Accessibility links

Breaking News

Russia: Putin's Religious Belief In Spotlight Following Monastery Visits


On a visit earlier this week (23 August) to the Solovetskii monastery in northwest Russia, President Vladimir Putin stressed the importance of religion in public life. As RFE/RL correspondent Kathleen Knox reports, the visit and the comments may represent more than just further evidence of Putin's personal religious beliefs.

Prague, 24 August 2001 (RFE/RL) -- Russian President Vladimir Putin made his stop at the 15th-century Solovetskii monastery during his summer vacation in the northwest of the country.

Situated on the Solovetskii archipelago in the western part of the White Sea, the monastery is a point of pilgrimage for many Orthodox believers. Patriarch Aleksei II, leader of the Russian Orthodox Church, greeted Putin and showed him around, later presenting the president with a wooden cross.

Speaking to the press during his visit -- which included trips to two other monasteries in the region -- Putin delivered something approaching a sermon on the importance of religion in public life. He said the idea of equality of all peoples before God should become the foundation of Russia's domestic and foreign policies.

He quoted the words of the 11th-century church leader Metropolitan Illarion, who once said God had saved all nations. If so, Putin said, all nations are equal in the eyes of God. This simple truth, he added, has made it possible to build a strong multiethnic state.

The president went on to say that without Christianity, Russia would not have become an accomplished state. He said it is important for Russia to return to this source now, at a time when "we are finding ourselves again and seeking moral foundations to life."

Putin's heavily religious tone would have come as no surprise to those accustomed to seeing the Russian president in an Orthodox church or hearing stories of his deep religious faith.

According to one tale, Putin underwent a conversion after rescuing his two young daughters from a burning dacha four years ago. Another story says his spiritual journey began after his mother gave him a cross, which he then had blessed at a holy site in Jerusalem.

In an interview with CNN last year, Putin himself told a story of how workers found the little cross lying in the ashes of his burned-down dacha. He claims to keep it with him at all times.

Geraldine Fagan works in Moscow for the British-based Keston Institute, which monitors religious freedoms in post-communist countries. She says it's common for Putin and other leaders to display their allegiance to the Russian Orthodox Church:

"I wouldn't say it goes very much deeper than that. It's really something that people use symbolically as a kind of show of their patriotism, because the church is so closely associated with Russia as a nation."

Still, Putin is said to be more than a typical "podsvechnik," or candlestick -- the term used to describe officials who only attend church services at the major Orthodox holidays.

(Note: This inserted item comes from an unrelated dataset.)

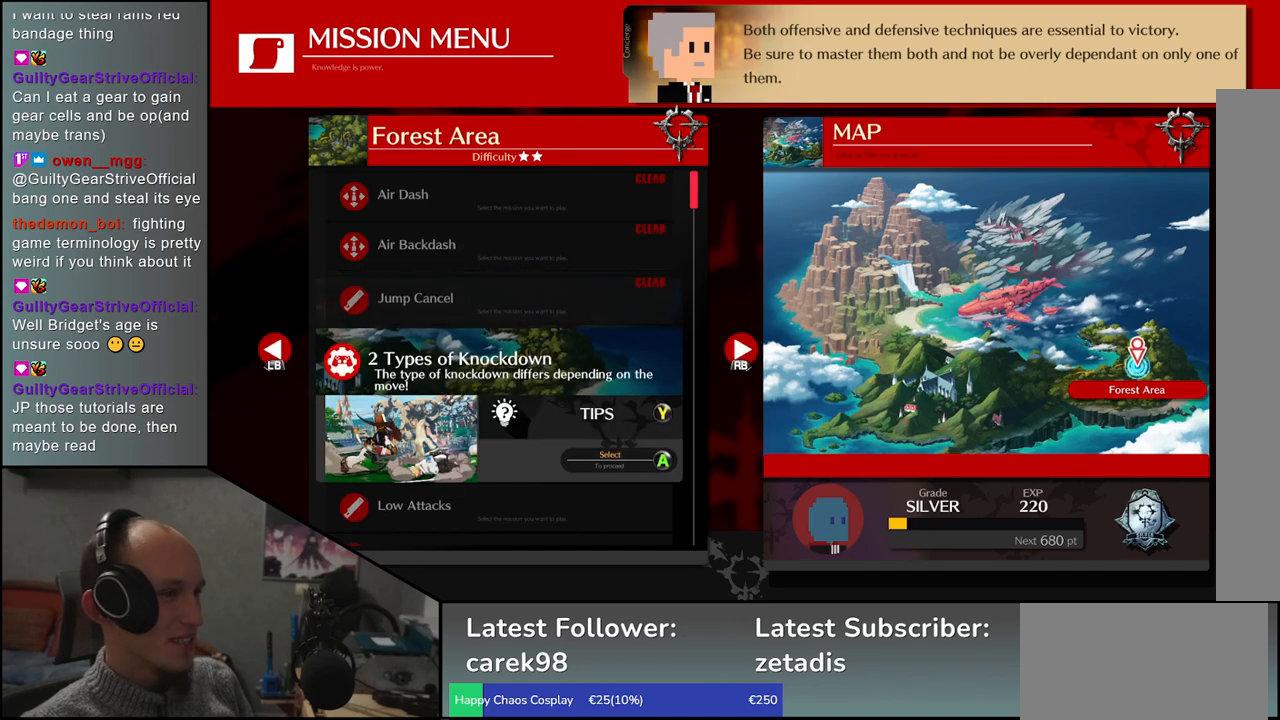
{"dt_ms": 500, "buttons": [], "left_stick": "center", "events": []}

"Putin is certainly always portrayed as a believer, and he portrays himself as a believer, but as president and as a politician he obviously has to balance the interests of various religions in Russia, so [regardless] of his own beliefs, he can't display himself as an out-and-out Russian Orthodox believer. If he was seen to be supporting the interests of the Russian Orthodox Church all the time, that would go against the interests of other prominent religions such as Islam, whose interests he also has to take into account professionally. So going back to his recent visit to Solovki, it's possible that one of the reasons he was emphasizing the church's belief in the equality of all peoples is really to give some kind of religious basis for support for various religions in Russia, and not just Russian Orthodoxy."

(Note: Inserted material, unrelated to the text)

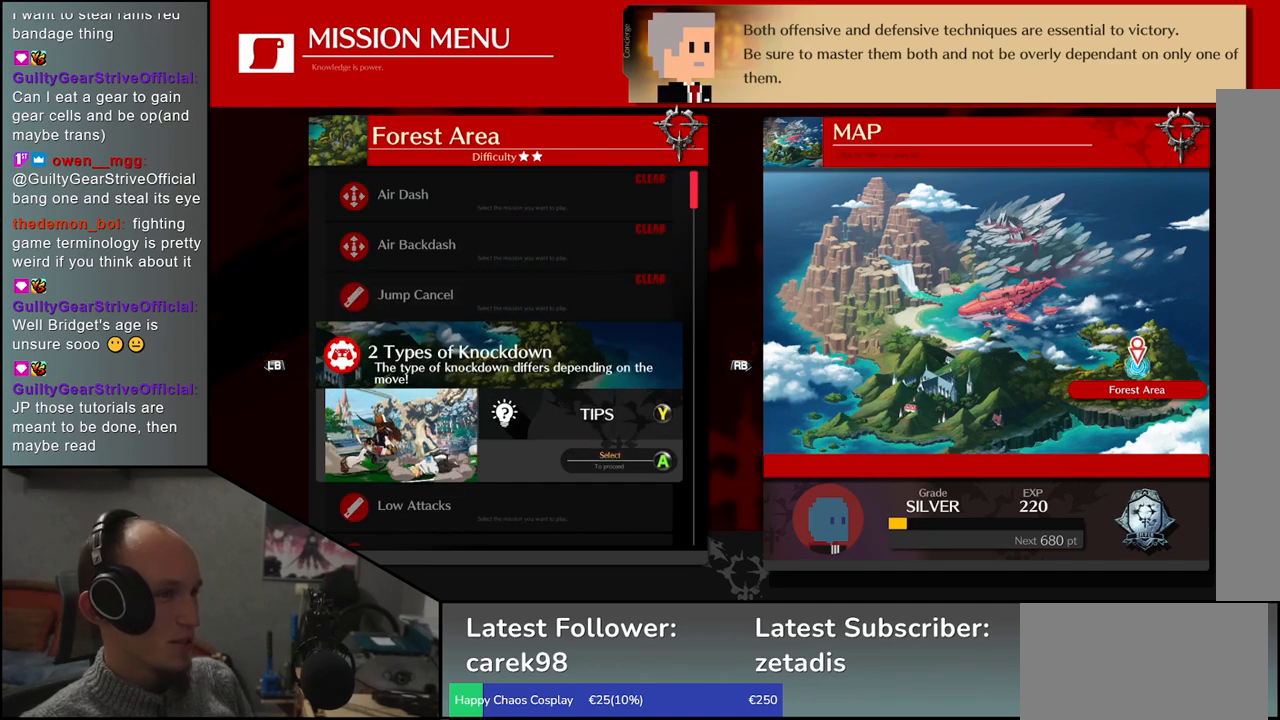
{"dt_ms": 500, "buttons": [], "left_stick": "up", "events": [[400, "left_stick", "up"]]}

But if Putin loaded his Solovetskii visit with religious rhetoric, it was also rich in symbolism of another kind.

The Solovetskii Islands housed the first Soviet labor camp, a kind of training ground for the penal colonies that spread throughout the former Soviet Union and gave rise to the term "gulag archipelago." Between 1923 and its closure in 1939, some 30,000 to 40,000 prisoners were executed or died of disease there.

Andrei Zolotov covers religious affairs at "The Moscow Times" English-language newspaper. He notes that the cross Aleksei gave Putin contained a fragment of the monastery on the nearby island of Anzer, where thousands of people were shot in Soviet times.

Zolotov says it was a subtle move on Putin's part to go to Solovki on the anniversary of the failed 1991 coup, when communist hard-liners attempted to seize power to try to keep the Soviet Union from disintegrating. Many had been curious to see how Putin, a former career KGB officer, would address the putsch anniversary. One of the conspirators, after all, was his old boss (then-KGB Chairman Vladimir Kryuchkov).

"At a time when in Moscow there are active discussions on the legacy of the 1991 coup, the president did not come out and say anything about it. On the other hand, he embarked on what was practically a pilgrimage to the northern holy sites of Russia. In one week, he visited three Russian monasteries in the north, and this visit to Solovki was the most important. It's a very subtle, refined way to give a definite signal that he remembers the victims of the Soviet period."

Zolotov says Putin is appealing to the notion of Russian history that goes beyond, and is unbroken by, the Soviet period.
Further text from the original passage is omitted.